§ **WHAT IS NEEDED**
Look through the data below. Pick out the lines holding the string "butt".

(Extracted data entries)
^^^^^^^^
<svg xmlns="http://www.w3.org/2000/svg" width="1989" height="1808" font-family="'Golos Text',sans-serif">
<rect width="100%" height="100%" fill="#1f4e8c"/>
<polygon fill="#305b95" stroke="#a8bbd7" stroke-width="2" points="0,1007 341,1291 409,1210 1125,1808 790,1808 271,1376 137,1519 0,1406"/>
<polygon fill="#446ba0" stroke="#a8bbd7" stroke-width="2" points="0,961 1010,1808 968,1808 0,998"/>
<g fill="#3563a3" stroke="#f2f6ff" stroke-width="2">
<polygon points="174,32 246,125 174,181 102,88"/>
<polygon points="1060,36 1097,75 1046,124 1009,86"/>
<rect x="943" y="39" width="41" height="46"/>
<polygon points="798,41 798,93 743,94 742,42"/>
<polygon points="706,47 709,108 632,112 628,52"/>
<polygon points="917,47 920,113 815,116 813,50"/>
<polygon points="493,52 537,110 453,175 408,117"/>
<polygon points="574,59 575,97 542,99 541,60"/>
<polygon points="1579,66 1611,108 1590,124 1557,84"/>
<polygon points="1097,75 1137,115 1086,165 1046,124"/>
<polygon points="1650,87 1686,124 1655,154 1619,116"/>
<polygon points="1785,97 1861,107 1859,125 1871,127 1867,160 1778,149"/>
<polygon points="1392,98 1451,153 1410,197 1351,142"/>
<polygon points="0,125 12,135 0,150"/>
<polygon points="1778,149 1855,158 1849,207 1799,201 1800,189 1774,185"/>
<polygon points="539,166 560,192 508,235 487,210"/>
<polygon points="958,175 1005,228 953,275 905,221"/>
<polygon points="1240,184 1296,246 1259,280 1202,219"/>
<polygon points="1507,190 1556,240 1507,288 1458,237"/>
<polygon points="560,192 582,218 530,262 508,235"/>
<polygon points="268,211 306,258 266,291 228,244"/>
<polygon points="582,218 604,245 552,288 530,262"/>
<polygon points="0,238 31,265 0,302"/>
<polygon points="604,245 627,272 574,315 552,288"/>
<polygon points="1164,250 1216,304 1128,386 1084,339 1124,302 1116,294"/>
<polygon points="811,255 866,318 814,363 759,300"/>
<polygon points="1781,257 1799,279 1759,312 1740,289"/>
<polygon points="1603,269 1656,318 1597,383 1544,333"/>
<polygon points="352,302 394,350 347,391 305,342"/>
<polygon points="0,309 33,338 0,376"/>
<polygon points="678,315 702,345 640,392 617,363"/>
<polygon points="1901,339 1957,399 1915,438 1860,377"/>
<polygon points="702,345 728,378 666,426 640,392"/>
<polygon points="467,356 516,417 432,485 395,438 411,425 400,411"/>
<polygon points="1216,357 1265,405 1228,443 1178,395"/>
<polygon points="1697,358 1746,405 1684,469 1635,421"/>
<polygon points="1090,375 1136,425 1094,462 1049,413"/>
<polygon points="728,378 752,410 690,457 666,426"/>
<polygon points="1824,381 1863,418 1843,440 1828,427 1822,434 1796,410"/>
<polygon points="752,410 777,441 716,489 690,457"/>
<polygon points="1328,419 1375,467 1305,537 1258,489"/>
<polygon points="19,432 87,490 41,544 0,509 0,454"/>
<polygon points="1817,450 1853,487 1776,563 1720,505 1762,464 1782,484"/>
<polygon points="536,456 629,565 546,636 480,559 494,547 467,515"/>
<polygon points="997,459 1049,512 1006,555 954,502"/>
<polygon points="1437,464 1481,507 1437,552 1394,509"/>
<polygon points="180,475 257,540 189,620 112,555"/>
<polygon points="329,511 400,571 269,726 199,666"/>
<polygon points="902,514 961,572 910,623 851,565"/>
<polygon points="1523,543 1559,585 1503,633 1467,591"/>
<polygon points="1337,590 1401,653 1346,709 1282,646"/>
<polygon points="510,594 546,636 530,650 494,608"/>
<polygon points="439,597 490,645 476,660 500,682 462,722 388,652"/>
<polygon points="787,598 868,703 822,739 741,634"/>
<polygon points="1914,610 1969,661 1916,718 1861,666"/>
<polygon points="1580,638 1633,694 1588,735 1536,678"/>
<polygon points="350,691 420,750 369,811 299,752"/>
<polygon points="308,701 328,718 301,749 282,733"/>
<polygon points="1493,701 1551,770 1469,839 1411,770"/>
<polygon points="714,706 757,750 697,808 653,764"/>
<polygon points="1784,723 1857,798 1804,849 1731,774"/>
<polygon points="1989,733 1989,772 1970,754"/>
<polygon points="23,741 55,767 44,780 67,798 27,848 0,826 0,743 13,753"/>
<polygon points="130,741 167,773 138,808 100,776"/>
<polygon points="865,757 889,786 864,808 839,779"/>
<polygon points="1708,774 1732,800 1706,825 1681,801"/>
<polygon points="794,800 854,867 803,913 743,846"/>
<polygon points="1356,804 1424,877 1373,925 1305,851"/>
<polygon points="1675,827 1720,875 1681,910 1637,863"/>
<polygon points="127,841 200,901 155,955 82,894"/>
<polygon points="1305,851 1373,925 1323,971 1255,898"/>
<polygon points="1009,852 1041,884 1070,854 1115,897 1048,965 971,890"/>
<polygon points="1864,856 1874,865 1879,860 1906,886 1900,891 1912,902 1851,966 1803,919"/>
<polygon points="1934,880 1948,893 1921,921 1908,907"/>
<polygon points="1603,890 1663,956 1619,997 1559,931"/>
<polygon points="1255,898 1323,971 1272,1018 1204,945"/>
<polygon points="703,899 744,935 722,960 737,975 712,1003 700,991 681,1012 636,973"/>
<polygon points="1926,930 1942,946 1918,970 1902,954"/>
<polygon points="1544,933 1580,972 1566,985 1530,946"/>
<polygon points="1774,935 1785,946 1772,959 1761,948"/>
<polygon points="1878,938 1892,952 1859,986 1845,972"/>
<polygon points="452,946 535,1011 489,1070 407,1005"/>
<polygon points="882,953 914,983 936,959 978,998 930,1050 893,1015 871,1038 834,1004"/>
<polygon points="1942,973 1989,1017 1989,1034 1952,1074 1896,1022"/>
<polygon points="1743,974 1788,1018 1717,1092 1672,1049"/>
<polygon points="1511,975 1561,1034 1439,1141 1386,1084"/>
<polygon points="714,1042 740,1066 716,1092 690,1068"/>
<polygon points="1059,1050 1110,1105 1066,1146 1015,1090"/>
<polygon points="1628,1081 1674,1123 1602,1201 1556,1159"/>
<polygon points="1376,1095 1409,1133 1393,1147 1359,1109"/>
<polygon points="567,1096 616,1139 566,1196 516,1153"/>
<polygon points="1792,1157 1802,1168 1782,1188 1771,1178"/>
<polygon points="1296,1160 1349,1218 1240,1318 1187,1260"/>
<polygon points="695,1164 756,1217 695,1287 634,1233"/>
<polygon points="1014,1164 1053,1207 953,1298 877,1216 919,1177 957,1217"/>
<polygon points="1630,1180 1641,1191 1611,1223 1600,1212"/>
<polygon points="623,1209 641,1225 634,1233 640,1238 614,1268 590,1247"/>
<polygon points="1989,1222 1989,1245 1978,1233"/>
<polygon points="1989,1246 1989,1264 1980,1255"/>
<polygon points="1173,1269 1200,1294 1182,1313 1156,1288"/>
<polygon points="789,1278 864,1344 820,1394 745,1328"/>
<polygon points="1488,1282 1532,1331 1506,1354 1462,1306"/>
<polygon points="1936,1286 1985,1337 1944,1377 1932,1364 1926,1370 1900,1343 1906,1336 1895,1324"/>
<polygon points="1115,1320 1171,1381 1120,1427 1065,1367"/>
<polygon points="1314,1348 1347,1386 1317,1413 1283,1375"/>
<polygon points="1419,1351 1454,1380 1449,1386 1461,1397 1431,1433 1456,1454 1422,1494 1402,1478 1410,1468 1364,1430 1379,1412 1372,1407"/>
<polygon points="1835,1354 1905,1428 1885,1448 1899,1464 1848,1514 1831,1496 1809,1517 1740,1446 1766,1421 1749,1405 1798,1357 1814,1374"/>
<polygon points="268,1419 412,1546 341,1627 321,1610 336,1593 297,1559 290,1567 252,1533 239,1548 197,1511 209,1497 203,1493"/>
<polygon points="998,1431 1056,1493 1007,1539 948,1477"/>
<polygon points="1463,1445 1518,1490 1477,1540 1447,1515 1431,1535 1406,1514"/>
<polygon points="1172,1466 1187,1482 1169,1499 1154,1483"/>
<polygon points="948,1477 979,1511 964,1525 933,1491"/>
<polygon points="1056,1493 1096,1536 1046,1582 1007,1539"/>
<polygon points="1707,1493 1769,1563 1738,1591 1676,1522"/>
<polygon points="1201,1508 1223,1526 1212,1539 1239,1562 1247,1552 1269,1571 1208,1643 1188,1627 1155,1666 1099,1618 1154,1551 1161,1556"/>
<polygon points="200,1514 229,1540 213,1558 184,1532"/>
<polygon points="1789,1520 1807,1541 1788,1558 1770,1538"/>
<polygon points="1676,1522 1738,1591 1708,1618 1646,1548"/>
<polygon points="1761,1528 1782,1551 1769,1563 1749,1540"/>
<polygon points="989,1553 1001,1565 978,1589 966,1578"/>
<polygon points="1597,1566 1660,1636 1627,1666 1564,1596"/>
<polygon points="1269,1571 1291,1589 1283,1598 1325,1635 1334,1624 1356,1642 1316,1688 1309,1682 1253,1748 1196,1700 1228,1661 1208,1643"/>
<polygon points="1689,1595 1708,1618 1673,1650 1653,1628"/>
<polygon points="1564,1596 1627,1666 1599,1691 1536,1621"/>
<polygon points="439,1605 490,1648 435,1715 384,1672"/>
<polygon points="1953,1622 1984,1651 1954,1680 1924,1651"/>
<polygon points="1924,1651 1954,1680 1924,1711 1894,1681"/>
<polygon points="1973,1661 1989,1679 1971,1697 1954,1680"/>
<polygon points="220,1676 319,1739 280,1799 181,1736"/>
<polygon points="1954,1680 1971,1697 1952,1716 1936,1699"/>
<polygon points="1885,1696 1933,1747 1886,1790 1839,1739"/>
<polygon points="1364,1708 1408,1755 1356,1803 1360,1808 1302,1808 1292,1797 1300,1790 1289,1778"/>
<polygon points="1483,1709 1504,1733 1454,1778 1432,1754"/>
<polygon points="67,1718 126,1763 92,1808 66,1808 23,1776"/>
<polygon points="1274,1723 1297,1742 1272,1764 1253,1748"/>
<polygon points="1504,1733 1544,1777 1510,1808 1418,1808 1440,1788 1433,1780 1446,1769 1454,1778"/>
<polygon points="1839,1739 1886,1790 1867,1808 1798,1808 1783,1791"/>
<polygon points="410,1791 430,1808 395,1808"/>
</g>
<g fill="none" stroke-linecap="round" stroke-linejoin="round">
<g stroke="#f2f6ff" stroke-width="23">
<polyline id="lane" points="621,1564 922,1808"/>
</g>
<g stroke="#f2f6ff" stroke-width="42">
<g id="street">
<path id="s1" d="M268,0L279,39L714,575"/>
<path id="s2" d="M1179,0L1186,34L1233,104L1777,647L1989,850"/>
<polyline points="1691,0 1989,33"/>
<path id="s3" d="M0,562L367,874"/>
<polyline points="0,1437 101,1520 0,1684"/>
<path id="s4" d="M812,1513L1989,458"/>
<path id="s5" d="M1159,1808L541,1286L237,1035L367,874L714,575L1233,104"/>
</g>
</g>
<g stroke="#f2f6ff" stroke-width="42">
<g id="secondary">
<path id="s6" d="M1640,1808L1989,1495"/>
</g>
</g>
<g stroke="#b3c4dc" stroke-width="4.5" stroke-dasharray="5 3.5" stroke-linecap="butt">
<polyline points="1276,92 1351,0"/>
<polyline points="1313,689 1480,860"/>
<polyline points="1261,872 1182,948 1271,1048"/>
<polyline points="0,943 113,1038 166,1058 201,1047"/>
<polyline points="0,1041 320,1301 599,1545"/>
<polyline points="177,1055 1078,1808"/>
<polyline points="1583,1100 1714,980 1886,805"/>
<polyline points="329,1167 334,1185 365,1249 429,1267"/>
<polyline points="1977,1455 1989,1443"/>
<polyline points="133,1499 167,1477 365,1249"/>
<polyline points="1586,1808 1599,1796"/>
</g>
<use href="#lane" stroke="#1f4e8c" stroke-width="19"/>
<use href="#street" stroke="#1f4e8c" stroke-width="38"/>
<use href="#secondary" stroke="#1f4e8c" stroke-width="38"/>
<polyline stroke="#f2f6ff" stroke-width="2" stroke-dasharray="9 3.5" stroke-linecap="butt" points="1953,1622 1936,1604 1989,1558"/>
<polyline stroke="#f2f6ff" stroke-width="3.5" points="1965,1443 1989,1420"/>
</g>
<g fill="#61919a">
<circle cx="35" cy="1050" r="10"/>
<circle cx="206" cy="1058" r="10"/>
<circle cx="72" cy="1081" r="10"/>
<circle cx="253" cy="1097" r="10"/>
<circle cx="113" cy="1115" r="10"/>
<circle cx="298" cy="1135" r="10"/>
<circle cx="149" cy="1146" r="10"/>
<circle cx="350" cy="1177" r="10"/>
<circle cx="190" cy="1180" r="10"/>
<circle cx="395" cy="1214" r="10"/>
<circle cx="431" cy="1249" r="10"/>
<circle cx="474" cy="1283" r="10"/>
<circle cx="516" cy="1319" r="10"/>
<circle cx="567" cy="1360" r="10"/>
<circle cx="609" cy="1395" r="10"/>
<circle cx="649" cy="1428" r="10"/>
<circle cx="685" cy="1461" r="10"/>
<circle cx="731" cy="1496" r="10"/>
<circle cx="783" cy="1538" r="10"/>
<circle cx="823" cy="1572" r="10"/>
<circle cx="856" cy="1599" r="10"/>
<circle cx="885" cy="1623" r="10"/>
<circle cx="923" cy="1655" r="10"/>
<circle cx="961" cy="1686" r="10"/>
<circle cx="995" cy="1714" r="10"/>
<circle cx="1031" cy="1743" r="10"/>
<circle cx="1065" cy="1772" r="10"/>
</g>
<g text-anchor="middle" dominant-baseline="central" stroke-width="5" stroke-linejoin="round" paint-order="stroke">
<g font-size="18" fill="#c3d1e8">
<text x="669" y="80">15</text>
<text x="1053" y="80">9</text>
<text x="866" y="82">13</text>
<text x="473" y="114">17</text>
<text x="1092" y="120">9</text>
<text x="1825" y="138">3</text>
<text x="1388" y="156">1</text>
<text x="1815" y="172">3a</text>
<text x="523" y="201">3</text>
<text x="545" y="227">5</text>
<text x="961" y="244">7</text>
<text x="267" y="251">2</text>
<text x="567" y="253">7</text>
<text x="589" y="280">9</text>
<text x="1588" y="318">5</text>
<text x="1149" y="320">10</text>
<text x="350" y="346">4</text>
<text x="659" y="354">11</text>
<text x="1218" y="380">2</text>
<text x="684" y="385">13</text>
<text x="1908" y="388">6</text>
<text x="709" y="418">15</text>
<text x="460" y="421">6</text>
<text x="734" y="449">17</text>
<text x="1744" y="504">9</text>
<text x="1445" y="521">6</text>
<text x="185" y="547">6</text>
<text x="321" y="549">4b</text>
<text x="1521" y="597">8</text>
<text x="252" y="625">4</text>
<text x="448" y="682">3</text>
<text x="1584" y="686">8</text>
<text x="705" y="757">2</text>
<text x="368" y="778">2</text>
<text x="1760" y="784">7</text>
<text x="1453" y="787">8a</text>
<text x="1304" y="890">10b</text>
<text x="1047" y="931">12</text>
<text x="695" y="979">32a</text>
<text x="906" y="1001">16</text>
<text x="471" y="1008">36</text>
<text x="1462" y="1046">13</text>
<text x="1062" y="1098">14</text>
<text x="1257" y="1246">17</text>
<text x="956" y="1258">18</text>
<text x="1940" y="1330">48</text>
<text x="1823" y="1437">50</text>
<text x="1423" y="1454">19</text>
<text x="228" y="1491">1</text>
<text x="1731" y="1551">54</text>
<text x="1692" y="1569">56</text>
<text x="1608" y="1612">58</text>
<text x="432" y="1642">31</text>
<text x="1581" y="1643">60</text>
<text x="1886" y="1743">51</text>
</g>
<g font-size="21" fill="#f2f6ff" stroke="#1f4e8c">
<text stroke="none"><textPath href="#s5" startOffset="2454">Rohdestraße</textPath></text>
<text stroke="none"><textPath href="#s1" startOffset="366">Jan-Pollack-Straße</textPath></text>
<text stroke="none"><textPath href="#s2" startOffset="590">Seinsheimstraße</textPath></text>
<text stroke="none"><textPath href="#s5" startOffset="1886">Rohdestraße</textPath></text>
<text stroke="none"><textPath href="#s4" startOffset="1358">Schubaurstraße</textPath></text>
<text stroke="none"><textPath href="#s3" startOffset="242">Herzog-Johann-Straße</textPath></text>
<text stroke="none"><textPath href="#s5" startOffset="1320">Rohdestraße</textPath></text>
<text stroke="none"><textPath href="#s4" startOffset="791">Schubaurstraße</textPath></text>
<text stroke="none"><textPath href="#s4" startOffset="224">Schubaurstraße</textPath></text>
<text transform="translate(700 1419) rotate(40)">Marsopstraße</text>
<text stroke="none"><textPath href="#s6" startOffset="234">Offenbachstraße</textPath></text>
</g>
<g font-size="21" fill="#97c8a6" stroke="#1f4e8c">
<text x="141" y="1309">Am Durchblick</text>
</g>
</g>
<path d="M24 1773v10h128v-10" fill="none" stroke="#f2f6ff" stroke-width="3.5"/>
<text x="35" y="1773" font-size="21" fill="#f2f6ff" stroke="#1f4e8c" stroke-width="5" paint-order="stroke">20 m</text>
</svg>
^^^^^^^^
§ **TASK ANSWER**
<g stroke="#b3c4dc" stroke-width="4.5" stroke-dasharray="5 3.5" stroke-linecap="butt">
<polyline stroke="#f2f6ff" stroke-width="2" stroke-dasharray="9 3.5" stroke-linecap="butt" points="1953,1622 1936,1604 1989,1558"/>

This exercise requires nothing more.